La Stampa, 14 gennaio 2018
Giampiero Ventura, i 70 anni tristi dell’ex ct azzurro
Settant’anni, senza il Mondiale e con i pensieri dentro ad un frullatore. Giampiero Ventura sa di aver sbagliato perché cancellare dall’agenda degli italiani l’appuntamento più alto è un peso, a volte così ingombrante da toglierti il sonno. E quel peso, Ventura, vorrebbe toglierselo provando a spiegare, senza cercare alibi, che cosa è accaduto nei tre mesi dopo la Spagna, la notte della sconfitta di Madrid che ha segnato l’indelebile spartiacque fra il prima e il dopo.
La «finta» liberatoria
Errori, ma anche promesse non mantenute. Delegittimazione, dentro e fuori la Nazionale: per raccontare tutto, e farlo fino in fondo, occorrerebbe un via libera che non c’è. O, meglio, che c’è, ma non così convinto da lasciare all’ex ct di calciare il pallone dove vuole: Ventura ha chiesto alla Figc una liberatoria per accettare l’invito di chi, e sono tanti, quasi tutti, lo vorrebbe presente sui media. Lunga è la lista dei corteggiatori di un uomo, comunque, al centro di un’avventura, poi finita male. E allora? La liberatoria è arrivata, dettagliata a tal punto da confondergli le idee: Ventura può parlare, ma non può dire se qualcuno lo ha tradito, se ne ha ostacolato il lavoro, se gli ha impedito di decidere come avrebbe voluto.
Niente alibi
«Non è scappato. Non vuole scappare...», raccontano gli amici di un tecnico, ferito e consapevole. E, soprattutto, non vuole nascondersi il commissario tecnico scelto da Tavecchio e che avrebbe dovuto lavorare con Lippi come compagno di viaggio dentro la Figc.
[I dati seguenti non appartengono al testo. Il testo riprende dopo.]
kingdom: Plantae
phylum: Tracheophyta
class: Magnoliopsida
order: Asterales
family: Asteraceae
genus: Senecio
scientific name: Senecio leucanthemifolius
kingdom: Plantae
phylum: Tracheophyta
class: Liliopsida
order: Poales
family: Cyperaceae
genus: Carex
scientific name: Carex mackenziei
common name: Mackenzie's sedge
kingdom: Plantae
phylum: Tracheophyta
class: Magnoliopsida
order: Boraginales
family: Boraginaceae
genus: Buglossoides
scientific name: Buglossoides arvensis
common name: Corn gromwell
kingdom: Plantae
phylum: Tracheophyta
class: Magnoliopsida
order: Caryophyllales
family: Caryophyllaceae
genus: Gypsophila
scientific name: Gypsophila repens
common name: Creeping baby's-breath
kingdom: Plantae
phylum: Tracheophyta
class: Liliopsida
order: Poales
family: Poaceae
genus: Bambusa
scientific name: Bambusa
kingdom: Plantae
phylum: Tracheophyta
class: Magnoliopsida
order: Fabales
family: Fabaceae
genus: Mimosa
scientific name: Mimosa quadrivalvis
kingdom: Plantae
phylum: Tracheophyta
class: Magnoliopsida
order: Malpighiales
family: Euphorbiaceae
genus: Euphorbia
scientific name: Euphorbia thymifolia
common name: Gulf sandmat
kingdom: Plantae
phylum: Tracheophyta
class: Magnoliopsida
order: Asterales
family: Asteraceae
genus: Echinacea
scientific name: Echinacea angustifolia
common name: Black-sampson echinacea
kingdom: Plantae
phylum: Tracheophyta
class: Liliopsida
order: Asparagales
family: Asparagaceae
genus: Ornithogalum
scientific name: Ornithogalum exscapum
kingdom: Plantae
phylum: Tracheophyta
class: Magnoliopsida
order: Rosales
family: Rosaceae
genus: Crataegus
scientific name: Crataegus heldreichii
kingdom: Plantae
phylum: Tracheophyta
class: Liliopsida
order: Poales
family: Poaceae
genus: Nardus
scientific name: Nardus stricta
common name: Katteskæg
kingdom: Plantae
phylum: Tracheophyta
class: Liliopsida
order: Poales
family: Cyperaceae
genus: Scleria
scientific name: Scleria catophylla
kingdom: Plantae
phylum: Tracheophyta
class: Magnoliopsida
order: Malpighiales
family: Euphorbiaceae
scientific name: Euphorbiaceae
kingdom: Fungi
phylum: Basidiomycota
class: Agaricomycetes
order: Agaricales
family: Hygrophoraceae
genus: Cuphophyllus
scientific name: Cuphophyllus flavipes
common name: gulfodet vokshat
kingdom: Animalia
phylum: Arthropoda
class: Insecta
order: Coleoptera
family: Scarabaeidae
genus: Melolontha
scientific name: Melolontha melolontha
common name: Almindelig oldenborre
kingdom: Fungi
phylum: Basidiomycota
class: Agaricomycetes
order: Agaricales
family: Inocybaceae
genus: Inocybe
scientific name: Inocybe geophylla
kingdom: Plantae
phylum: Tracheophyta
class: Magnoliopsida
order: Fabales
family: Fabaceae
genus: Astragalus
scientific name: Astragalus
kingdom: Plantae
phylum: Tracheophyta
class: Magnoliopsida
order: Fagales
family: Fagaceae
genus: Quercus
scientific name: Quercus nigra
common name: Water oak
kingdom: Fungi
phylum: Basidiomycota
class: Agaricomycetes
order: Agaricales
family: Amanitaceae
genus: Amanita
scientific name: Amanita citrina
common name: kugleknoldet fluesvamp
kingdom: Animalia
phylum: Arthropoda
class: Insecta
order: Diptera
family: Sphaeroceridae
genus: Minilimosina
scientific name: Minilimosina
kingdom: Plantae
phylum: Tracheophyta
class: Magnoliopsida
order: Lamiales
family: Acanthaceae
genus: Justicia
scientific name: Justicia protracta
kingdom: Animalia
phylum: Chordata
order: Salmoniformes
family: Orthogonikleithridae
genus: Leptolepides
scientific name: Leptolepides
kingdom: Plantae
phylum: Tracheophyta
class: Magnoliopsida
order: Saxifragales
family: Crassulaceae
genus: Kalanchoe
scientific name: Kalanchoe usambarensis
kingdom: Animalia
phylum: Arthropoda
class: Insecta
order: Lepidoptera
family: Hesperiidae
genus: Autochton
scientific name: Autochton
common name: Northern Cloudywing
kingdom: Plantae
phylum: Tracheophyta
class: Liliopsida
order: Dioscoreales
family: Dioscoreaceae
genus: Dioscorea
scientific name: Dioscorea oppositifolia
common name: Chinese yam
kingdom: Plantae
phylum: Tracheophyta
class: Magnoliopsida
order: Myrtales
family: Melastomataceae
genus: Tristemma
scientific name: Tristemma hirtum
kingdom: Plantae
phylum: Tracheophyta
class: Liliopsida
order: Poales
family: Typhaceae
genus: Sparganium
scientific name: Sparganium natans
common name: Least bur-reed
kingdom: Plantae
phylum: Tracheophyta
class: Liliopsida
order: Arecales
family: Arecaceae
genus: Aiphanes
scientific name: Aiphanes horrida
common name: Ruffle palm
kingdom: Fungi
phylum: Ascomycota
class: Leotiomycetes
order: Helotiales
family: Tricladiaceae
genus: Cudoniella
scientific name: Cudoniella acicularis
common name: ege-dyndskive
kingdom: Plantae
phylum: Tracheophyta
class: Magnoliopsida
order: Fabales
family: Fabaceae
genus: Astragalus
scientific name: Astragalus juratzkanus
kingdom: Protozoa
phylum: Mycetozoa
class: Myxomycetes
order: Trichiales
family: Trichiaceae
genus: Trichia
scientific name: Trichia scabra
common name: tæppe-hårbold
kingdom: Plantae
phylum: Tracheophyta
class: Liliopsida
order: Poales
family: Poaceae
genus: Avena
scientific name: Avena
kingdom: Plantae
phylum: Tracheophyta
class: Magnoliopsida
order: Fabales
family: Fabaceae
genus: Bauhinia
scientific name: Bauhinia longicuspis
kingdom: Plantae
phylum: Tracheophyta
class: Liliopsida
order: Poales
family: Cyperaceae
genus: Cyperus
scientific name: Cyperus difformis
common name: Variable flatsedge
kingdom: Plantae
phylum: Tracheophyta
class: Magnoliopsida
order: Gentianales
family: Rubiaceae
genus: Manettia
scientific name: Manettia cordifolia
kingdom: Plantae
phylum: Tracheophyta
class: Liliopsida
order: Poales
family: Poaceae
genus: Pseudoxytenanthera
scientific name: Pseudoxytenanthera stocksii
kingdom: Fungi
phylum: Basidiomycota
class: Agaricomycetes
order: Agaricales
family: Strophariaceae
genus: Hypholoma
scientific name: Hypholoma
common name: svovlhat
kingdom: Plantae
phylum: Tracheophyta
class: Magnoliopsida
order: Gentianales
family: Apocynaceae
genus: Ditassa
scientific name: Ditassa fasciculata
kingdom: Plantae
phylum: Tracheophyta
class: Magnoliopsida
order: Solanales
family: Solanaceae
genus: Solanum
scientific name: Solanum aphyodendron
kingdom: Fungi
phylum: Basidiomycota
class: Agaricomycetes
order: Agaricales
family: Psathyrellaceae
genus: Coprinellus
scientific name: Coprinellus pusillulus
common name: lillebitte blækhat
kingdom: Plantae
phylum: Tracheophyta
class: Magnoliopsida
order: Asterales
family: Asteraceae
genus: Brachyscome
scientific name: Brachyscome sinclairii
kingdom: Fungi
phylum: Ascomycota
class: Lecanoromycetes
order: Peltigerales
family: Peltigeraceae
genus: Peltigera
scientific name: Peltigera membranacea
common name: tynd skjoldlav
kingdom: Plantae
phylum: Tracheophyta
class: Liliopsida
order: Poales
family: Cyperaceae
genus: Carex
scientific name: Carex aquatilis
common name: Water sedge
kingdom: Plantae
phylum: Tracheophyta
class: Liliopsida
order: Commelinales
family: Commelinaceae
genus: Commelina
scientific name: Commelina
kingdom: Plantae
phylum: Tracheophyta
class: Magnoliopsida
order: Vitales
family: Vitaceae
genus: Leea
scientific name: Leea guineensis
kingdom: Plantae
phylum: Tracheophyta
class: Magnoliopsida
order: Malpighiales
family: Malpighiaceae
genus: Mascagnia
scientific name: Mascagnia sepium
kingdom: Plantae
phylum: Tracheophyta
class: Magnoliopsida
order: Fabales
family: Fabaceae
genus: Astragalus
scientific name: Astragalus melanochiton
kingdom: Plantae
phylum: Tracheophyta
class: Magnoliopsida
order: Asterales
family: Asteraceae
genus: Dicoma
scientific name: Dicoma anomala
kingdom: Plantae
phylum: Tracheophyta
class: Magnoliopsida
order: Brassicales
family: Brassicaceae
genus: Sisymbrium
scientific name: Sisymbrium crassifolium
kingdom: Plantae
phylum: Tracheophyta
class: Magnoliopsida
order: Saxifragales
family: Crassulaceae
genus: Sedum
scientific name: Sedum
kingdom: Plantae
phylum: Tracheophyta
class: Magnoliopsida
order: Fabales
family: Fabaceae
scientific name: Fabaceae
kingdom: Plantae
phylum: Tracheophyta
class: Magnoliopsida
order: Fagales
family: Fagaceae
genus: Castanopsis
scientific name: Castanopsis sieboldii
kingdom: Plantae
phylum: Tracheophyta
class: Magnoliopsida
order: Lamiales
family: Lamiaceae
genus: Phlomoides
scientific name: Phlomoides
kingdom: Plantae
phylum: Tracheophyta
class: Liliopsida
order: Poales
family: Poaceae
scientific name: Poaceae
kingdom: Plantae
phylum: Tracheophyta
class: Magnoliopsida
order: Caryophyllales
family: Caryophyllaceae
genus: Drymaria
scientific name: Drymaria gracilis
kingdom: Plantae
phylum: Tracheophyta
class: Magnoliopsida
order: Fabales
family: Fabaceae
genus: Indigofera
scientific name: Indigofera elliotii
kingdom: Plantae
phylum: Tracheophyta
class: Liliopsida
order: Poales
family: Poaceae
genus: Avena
Molto parte proprio da lì, dalla norma che ha impedito al tecnico campione del Mondo a Berlino di fare da scudo, e da punto di riferimento, ad un amico: come è possibile che la Figc si fosse dimenticata il passaggio sul conflitto di interessi, da lei modificato, nel momento in cui investiva Lippi del ruolo di direttore tecnico federale e tutto il mondo era a conoscenza del lavoro di procuratore del figlio Davide?
Dimissioni
Ventura parlerà, magari quando l’attuale contratto con la Figc si sarà consumato perchè, senza le dimissioni, l’ex ct è rimasto nella condizione di dipendente federale. Perchè è sfumata la nomina, annunciata da Tavecchio, di direttore tecnico della Federcalcio? Come mai, improvvisamente, è diventato Renzo Ulivieri il suo diretto interlocutore? E, poi, il rapporto con i giocatori, le scelte (Insigne sì, Insigne no), Balotelli, l’empatia con la squadra, un modello tedesco impossibile da imitare, gli stage, la voglia di mollare tutto, la non esultanza di Scutari al gol di Candreva, gli sconfinamenti della politica, non solo sportiva. «Un fallimento come questo non può avere una sola verità...», scrisse l’ex ct nelle ore in cui il Mondiale era appena diventato una chimera.
E, Ventura, la verità vuole raccontarla. Non per sfuggire alla sue responsabilità, anzi: quello che è accaduto in campo è memoria collettiva. Ma c’è un’altra dimensione che, in presenza di un traguardo fondamentale non raggiunto, ha un peso: è tutto ciò che viene catalogato come «politica» o programmazione di un Figc non all’altezza. A questo, forse, pensa l’ex ct della Nazionale quando dice di voler parlare di un’esperienza, improvvisamente diventata sempre più sbiadita. Qualcuno sostiene che l’ex ct non sarebbe, comunque, andato ai Mondiali in Russia del prossimo giugno perché aveva già deciso di lasciare la panchina azzurra. Presto sapremo anche questo.